Like much of the global workforce right now, venture capitalists are adjusting to a new normal working from home. They are taking pitches on Zoom video chats and deciding on deals in virtual partner meetings. On top of it, Shah said, “most decision-makers” have kids just outside the video frame that they’re trying to keep occupied.

The disarray means that partners at institutional firms could be more likely to pass over founders who they have no prior relationship with, because it’s too much to handle right now, Shah said.

“This is why I feel existing relationships will increase in value,” Shah recently wrote in an essay on his website. “Psychologically, it is much easier for a VC to gain conviction in writing a check when he/she already knows the CEO, some team members, and so forth.”

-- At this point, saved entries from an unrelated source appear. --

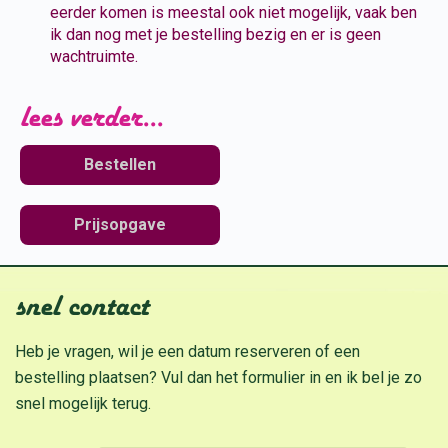
eerder komen is meestal ook niet mogelijk, vaak ben
ik dan nog met je bestelling bezig en er is geen
wachtruimte.
lees verder...
Bestellen
Prijsopgave
snel contact
Heb je vragen, wil je een datum reserveren of een
bestelling plaatsen? Vul dan het formulier in en ik bel je zo
snel mogelijk terug.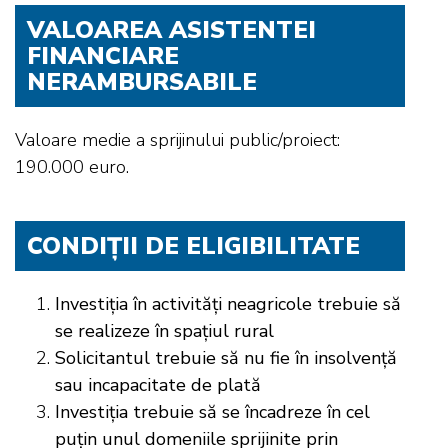
VALOAREA ASISTENTEI
FINANCIARE
NERAMBURSABILE
Valoare medie a sprijinului public/proiect:
190.000 euro.
CONDIȚII DE ELIGIBILITATE
Investiția în activități neagricole trebuie să
se realizeze în spațiul rural
Solicitantul trebuie să nu fie în insolvență
sau incapacitate de plată
Investiția trebuie să se încadreze în cel
puțin unul domeniile sprijinite prin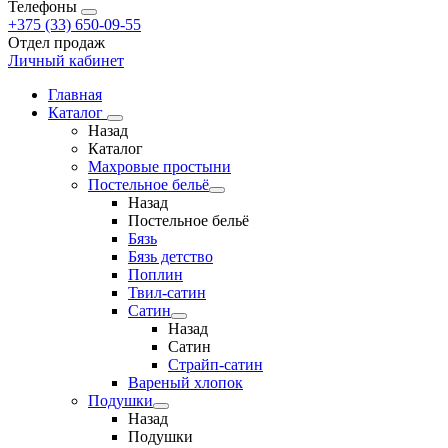
Телефоны
+375 (33) 650-09-55
Отдел продаж
Личный кабинет
Главная
Каталог
Назад
Каталог
Махровые простыни
Постельное бельё
Назад
Постельное бельё
Бязь
Бязь детство
Поплин
Твил-сатин
Сатин
Назад
Сатин
Страйп-сатин
Вареный хлопок
Подушки
Назад
Подушки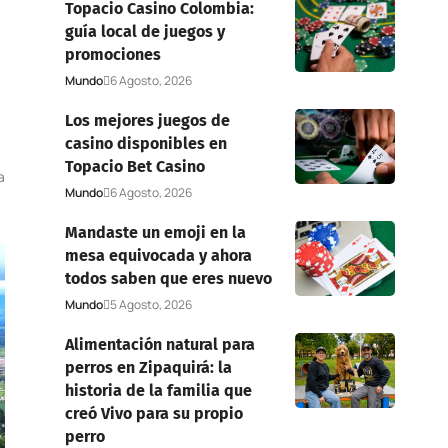
Topacio Casino Colombia:
guía local de juegos y
promociones
Mundo
6 Agosto, 2026
Los mejores juegos de
casino disponibles en
Topacio Bet Casino
a
Mundo
6 Agosto, 2026
Mandaste un emoji en la
mesa equivocada y ahora
todos saben que eres nuevo
Mundo
5 Agosto, 2026
Alimentación natural para
perros en Zipaquirá: la
historia de la familia que
creó Vivo para su propio
perro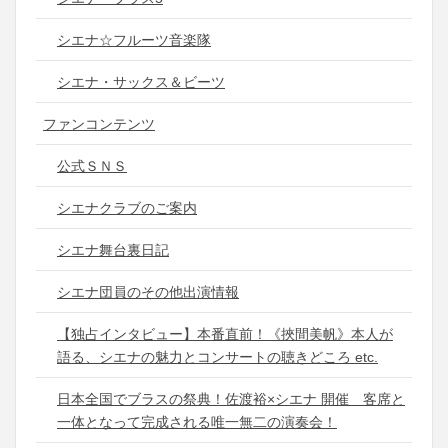
シエナ☆フルーツ音楽隊
シエナ・サックス＆ビーツ
ファンコンテンツ
公式ＳＮＳ
シエナクラブのご案内
シエナ舞台裏日記
シエナ団員のその他出演情報
【独占インタビュー】本番直前！《挾間美帆》本人が
語る、シエナの魅力とコンサートの聴きどころ etc.
日本全国でブラスの祭典！佐渡裕×シエナ 開催 客席と
一体となって完成される唯一無二の演奏会！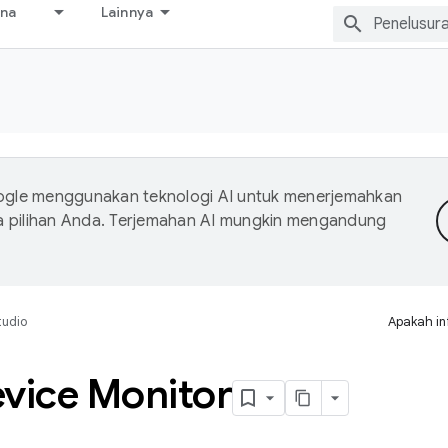
ana
Lainnya
gle menggunakan teknologi AI untuk menerjemahkan
a pilihan Anda. Terjemahan AI mungkin mengandung
tudio
Apakah in
vice Monitor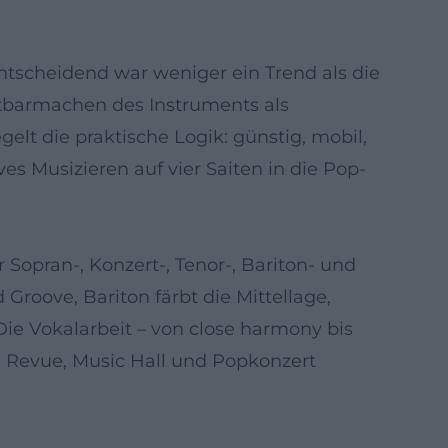
ntscheidend war weniger ein Trend als die
htbarmachen des Instruments als
elt die praktische Logik: günstig, mobil,
es Musizieren auf vier Saiten in die Pop-
r Sopran-, Konzert-, Tenor-, Bariton- und
Groove, Bariton färbt die Mittellage,
Die Vokalarbeit – von close harmony bis
n Revue, Music Hall und Popkonzert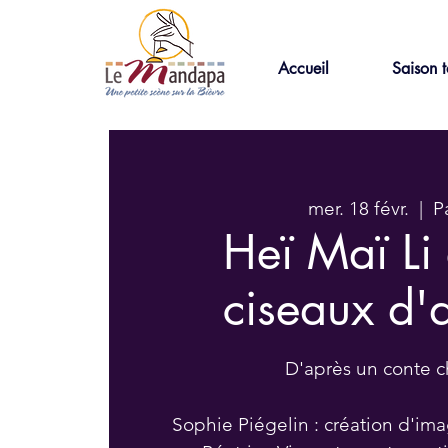
Accueil
Saison t
mer. 18 févr.
  |  
P
Heï Maï Li 
ciseaux d'
D'après un conte c
Sophie Piégelin : création d'im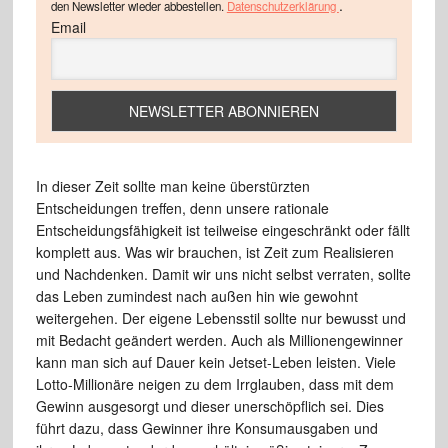
.
den Newsletter wieder abbestellen.
Datenschutzerklärung
Email
In dieser Zeit sollte man keine überstürzten
Entscheidungen treffen, denn unsere rationale
Entscheidungsfähigkeit ist teilweise eingeschränkt oder fällt
komplett aus. Was wir brauchen, ist Zeit zum Realisieren
und Nachdenken. Damit wir uns nicht selbst verraten, sollte
das Leben zumindest nach außen hin wie gewohnt
weitergehen. Der eigene Lebensstil sollte nur bewusst und
mit Bedacht geändert werden. Auch als Millionengewinner
kann man sich auf Dauer kein Jetset-Leben leisten. Viele
Lotto-Millionäre neigen zu dem Irrglauben, dass mit dem
Gewinn ausgesorgt und dieser unerschöpflich sei. Dies
führt dazu, dass Gewinner ihre Konsumausgaben und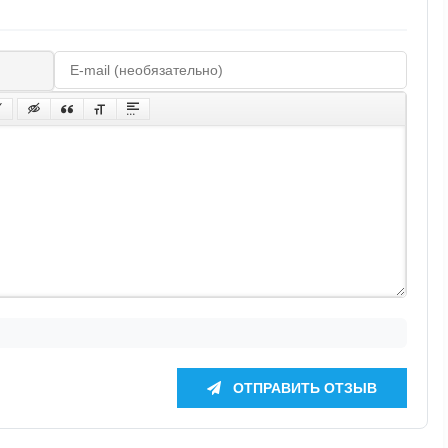
ОТПРАВИТЬ ОТЗЫВ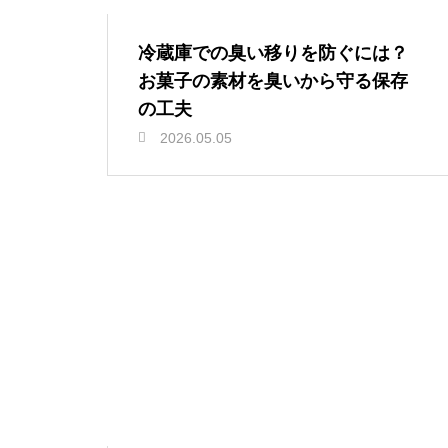
冷蔵庫での臭い移りを防ぐには？
お菓子の素材を臭いから守る保存
の工夫
2026.05.05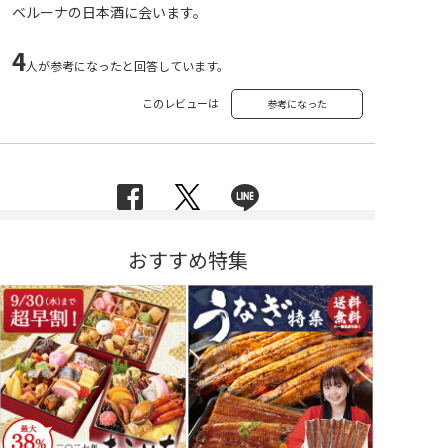
ベルーナの日本酒に会います。
4
人が参考になったと回答しています。
このレビューは
参考になった
おすすめ特集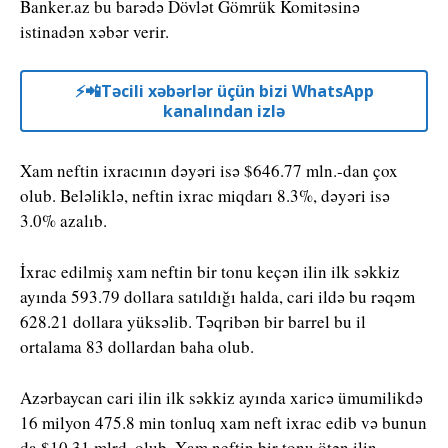
Banker.az bu barədə Dövlət Gömrük Komitəsinə
istinadən xəbər verir.
⚡️📲Təcili xəbərlər üçün bizi WhatsApp
kanalından izlə
Xam neftin ixracının dəyəri isə $646.77 mln.-dan çox
olub. Beləliklə, neftin ixrac miqdarı 8.3%, dəyəri isə
3.0% azalıb.
İxrac edilmiş xam neftin bir tonu keçən ilin ilk səkkiz
ayında 593.79 dollara satıldığı halda, cari ildə bu rəqəm
628.21 dollara yüksəlib. Təqribən bir barrel bu il
ortalama 83 dollardan baha olub.
Azərbaycan cari ilin ilk səkkiz ayında xaricə ümumilikdə
16 milyon 475.8 min tonluq xam neft ixrac edib və bunun
da $10.31 mlrd. olub. Xam neftin bir tonu ötən ilin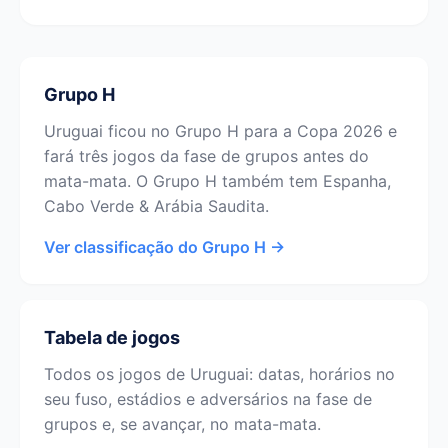
Grupo H
Uruguai ficou no Grupo H para a Copa 2026 e
fará três jogos da fase de grupos antes do
mata-mata. O Grupo H também tem Espanha,
Cabo Verde & Arábia Saudita.
Ver classificação do Grupo H →
Tabela de jogos
Todos os jogos de Uruguai: datas, horários no
seu fuso, estádios e adversários na fase de
grupos e, se avançar, no mata-mata.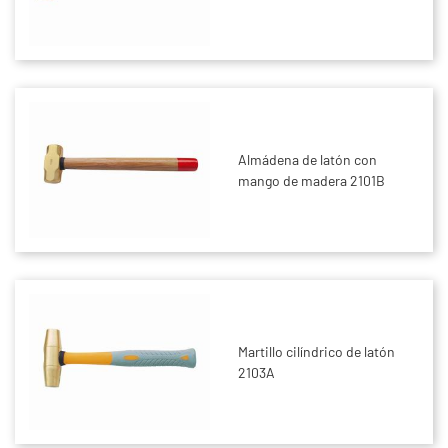
Almádena de latón con
mango de madera 2101B
Martillo cilíndrico de latón
2103A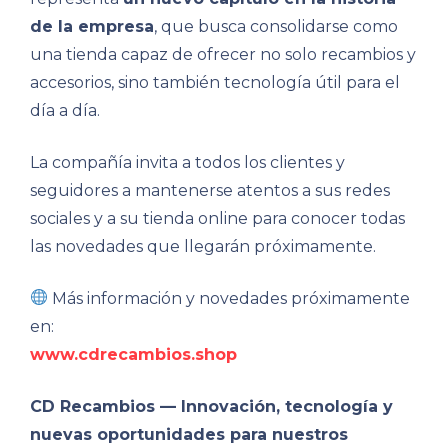
de la empresa
, que busca consolidarse como
una tienda capaz de ofrecer no solo recambios y
accesorios, sino también tecnología útil para el
día a día.
La compañía invita a todos los clientes y
seguidores a mantenerse atentos a sus redes
sociales y a su tienda online para conocer todas
las novedades que llegarán próximamente.
Más información y novedades próximamente
en:
www.cdrecambios.shop
CD Recambios — Innovación, tecnología y
nuevas oportunidades para nuestros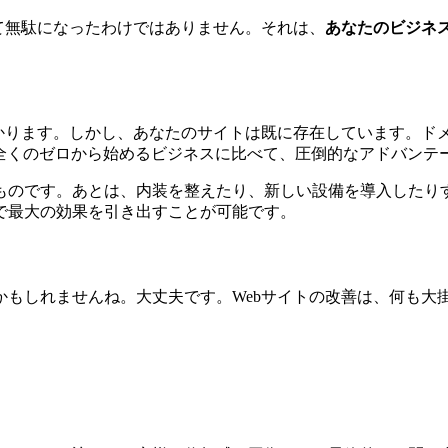
て無駄になったわけではありません。それは、
あなたのビジネ
かかります。しかし、あなたのサイトは既に存在しています。ド
は、全くのゼロから始めるビジネスに比べて、圧倒的なアドバンテ
ものです。あとは、内装を整えたり、新しい設備を導入したり
で最大の効果を引き出すことが可能です。
かもしれませんね。大丈夫です。Webサイトの改善は、何も大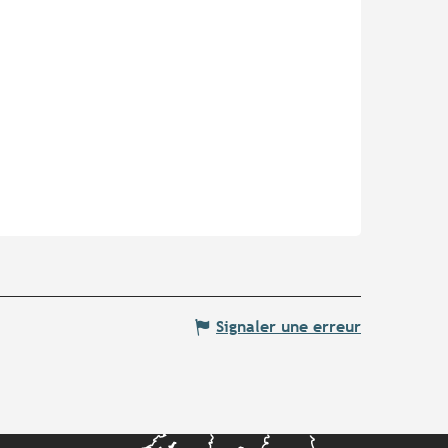
Signaler une erreur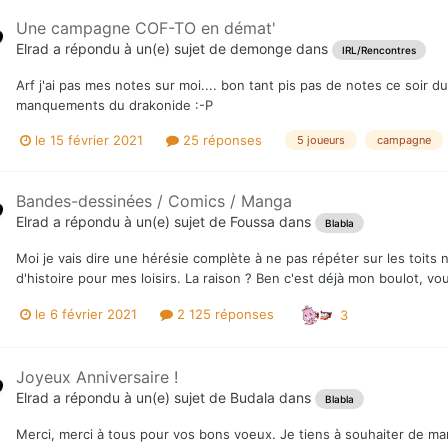
Une campagne COF-TO en démat'
Elrad
a répondu à un(e) sujet de
demonge
dans
IRL/Rencontres
Arf j'ai pas mes notes sur moi.... bon tant pis pas de notes ce soir d
manquements du drakonide :-P
le 15 février 2021
25 réponses
5 joueurs
campagne
Bandes-dessinées / Comics / Manga
Elrad
a répondu à un(e) sujet de
Foussa
dans
Blabla
Moi je vais dire une hérésie complète à ne pas répéter sur les toits ni
d'histoire pour mes loisirs. La raison ? Ben c'est déjà mon boulot, v
le 6 février 2021
2 125 réponses
3
Joyeux Anniversaire !
Elrad
a répondu à un(e) sujet de
Budala
dans
Blabla
Merci, merci à tous pour vos bons voeux. Je tiens à souhaiter de mani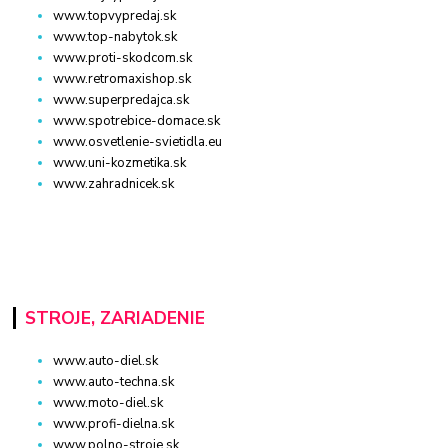
www.topvypredaj.sk
www.top-nabytok.sk
www.proti-skodcom.sk
www.retromaxishop.sk
www.superpredajca.sk
www.spotrebice-domace.sk
www.osvetlenie-svietidla.eu
www.uni-kozmetika.sk
www.zahradnicek.sk
STROJE, ZARIADENIE
www.auto-diel.sk
www.auto-techna.sk
www.moto-diel.sk
www.profi-dielna.sk
www.polno-stroje.sk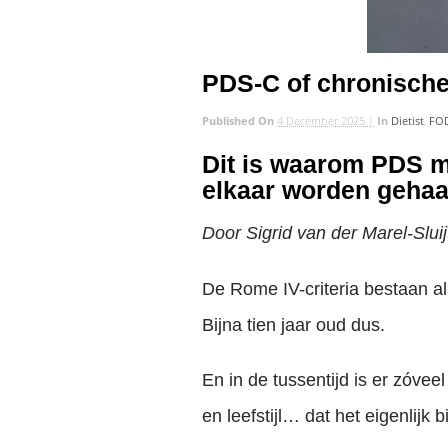
PDS-C of chronische
Published On
4 December 2025 |
In
Dietist
,
FO
Dit is waarom PDS m
elkaar worden gehaal
Door Sigrid van der Marel-Sluij
De Rome IV-criteria bestaan al
Bijna tien jaar oud dus.
En in de tussentijd is er zóv
en leefstijl… dat het eigenlijk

He added that check size matters. It’s going to be harder to convince an investor who the founder doesn’t know to write a check for $15 million for an oversize early round, than it is to collect smaller checks at the seed stage. A venture firm has to decide if its reserves would be better spent funding and reinforcing its existing portfolio.

It’s going to take longer to close deals without a relationship

Shah puts in overtime as an investor, holding partner roles at both Lightspeed Venture Partners and his own institutional seed-stage fund, Haystack.

He said he’s not closed off to meeting founders he doesn’t already know.

Haystack is establishing processes for making decisions remotely, which Shah told us might require more diligence than is typical. The firm might ask for more references or reach out to more customers. The extra effort could spread out the time it takes to make an investing decision.

Shah also wants to have a virtual coffee date with the entrepreneur before backing them, the purpose of which is entirely social. It’s not unusual for an investor to grab a meal with a founder near the end of the deals process to get a better sense of their character.

“You can’t really hide at dinner,” he said.